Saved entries
━━━

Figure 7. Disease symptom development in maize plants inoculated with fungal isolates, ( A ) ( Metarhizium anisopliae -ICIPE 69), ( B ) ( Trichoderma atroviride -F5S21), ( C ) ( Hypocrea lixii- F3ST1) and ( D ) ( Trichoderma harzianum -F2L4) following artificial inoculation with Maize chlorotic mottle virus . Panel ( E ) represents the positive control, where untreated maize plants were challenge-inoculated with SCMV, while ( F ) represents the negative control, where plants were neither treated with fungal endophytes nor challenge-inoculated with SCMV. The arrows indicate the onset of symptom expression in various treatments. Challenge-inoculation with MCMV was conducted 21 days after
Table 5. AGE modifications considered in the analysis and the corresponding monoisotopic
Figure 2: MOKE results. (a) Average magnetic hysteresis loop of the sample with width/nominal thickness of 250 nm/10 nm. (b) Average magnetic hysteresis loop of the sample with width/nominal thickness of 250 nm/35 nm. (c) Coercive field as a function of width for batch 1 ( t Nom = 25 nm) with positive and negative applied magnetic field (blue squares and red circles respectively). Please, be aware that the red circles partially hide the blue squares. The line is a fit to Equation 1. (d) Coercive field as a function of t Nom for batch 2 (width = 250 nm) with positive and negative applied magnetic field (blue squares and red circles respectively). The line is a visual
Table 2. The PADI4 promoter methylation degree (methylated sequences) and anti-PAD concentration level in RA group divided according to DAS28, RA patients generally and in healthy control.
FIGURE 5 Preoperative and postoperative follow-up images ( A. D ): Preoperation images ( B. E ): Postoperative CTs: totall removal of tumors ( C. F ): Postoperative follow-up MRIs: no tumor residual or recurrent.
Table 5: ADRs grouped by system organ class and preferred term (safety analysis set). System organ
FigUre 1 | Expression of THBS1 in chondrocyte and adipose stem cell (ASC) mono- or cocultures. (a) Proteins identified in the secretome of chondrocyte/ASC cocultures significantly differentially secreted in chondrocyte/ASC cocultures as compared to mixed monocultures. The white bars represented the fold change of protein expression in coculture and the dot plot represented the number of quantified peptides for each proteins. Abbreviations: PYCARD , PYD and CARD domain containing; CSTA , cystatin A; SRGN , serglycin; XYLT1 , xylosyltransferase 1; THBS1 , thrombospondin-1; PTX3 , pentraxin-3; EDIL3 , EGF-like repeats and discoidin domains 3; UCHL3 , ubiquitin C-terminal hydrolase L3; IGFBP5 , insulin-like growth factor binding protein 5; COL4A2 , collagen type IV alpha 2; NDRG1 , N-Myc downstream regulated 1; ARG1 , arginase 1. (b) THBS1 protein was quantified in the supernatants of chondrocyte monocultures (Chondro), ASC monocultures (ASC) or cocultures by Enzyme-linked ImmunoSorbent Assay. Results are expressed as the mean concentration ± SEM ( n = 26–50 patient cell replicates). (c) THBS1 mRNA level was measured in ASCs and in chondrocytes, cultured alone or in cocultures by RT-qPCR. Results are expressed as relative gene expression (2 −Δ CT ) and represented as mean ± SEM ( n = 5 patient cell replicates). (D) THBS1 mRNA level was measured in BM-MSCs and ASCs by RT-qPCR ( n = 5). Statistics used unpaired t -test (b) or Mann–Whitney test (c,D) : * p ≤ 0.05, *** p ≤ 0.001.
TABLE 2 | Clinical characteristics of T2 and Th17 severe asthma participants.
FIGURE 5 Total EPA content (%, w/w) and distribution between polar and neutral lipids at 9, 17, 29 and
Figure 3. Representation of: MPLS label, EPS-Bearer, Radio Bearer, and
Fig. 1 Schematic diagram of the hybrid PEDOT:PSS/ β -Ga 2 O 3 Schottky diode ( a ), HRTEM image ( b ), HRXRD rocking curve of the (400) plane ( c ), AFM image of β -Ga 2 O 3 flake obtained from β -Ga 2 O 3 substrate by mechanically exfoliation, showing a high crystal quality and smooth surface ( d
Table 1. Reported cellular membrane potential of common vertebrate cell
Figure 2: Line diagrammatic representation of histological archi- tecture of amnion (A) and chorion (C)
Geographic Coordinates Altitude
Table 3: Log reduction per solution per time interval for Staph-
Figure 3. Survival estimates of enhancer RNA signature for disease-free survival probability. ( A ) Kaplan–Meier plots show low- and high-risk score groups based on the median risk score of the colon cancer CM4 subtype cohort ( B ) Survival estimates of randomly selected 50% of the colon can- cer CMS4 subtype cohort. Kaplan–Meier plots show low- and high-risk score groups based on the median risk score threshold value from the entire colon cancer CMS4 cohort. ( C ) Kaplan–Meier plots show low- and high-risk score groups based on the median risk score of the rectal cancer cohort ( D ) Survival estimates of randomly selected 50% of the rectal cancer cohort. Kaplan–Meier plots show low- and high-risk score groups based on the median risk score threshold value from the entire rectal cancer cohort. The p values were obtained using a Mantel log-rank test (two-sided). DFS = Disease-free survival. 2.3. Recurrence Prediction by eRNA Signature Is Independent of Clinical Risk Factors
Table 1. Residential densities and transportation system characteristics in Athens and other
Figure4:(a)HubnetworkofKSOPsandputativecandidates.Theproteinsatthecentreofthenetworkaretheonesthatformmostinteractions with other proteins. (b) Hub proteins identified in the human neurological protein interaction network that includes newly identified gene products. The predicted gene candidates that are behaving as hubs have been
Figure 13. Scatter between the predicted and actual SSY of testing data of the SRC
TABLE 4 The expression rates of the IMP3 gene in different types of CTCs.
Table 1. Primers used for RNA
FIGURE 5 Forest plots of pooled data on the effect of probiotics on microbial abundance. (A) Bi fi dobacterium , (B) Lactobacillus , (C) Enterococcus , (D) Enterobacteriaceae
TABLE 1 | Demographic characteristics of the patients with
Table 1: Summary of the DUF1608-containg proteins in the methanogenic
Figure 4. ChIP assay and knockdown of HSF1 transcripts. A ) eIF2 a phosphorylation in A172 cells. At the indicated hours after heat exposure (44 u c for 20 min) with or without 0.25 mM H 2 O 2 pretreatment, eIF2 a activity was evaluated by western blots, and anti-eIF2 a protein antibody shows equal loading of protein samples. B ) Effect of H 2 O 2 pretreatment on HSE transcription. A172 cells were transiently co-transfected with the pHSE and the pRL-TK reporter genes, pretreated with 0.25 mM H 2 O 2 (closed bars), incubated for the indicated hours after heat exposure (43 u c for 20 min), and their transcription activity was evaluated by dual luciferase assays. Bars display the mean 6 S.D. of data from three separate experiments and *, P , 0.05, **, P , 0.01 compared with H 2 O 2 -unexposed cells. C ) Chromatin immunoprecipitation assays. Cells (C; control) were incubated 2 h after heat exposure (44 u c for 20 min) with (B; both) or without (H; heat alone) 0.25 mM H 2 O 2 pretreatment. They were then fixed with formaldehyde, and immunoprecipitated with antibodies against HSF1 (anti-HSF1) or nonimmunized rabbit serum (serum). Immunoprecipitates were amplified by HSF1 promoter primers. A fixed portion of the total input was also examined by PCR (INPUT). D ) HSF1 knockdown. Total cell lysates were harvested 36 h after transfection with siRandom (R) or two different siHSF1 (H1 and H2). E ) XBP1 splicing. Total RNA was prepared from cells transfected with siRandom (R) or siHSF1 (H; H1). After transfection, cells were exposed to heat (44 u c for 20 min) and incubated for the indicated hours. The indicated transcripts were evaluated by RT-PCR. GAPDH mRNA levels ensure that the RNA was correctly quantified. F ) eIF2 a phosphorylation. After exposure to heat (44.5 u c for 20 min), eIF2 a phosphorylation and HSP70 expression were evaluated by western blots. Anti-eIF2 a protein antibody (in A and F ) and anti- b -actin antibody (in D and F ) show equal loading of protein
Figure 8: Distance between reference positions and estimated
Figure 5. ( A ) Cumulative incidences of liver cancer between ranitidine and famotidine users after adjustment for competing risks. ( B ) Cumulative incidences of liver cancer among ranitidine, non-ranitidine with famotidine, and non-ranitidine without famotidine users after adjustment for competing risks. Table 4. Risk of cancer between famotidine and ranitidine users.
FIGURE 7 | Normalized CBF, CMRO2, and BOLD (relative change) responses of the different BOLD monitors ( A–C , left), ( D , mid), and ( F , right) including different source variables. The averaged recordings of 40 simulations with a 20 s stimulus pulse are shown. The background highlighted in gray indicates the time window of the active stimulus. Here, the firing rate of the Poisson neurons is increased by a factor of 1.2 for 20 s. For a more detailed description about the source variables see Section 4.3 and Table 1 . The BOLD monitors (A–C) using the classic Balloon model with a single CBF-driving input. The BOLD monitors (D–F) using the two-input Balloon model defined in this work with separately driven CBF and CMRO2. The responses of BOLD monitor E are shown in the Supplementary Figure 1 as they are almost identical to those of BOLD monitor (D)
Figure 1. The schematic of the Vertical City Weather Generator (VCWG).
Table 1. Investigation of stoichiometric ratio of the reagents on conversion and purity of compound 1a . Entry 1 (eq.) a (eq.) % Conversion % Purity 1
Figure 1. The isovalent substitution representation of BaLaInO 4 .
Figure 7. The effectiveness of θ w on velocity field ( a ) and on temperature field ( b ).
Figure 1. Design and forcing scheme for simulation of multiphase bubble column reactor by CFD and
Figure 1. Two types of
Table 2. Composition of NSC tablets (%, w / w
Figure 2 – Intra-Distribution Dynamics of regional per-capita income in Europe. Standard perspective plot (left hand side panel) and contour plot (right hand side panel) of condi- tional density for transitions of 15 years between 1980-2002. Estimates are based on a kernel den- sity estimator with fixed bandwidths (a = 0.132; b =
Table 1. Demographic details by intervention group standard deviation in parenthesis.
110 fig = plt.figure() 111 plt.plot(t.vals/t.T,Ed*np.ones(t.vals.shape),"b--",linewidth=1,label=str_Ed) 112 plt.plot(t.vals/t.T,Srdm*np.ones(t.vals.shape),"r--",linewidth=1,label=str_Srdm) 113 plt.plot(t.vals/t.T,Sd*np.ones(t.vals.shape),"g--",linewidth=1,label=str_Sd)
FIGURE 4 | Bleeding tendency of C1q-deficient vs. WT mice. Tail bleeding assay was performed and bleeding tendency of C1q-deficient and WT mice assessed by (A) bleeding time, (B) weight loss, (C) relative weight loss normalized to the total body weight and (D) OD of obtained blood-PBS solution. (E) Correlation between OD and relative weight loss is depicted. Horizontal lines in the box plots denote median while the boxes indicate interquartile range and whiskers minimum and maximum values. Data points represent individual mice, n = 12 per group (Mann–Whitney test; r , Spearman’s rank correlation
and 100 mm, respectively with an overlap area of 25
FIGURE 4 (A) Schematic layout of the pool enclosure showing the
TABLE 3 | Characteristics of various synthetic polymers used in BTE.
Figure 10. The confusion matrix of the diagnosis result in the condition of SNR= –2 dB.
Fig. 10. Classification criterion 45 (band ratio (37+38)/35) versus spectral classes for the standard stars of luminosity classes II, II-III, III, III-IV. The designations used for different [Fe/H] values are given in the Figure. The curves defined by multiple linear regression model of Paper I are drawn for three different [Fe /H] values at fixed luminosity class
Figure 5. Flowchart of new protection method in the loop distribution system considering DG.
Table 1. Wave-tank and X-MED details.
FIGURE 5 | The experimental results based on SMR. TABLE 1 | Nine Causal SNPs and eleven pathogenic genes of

━━━

Look through the lines above and collect those with the word "types".

» **Task answer**:
TABLE 4 The expression rates of the IMP3 gene in different types of CTCs.
Figure 1. Two types of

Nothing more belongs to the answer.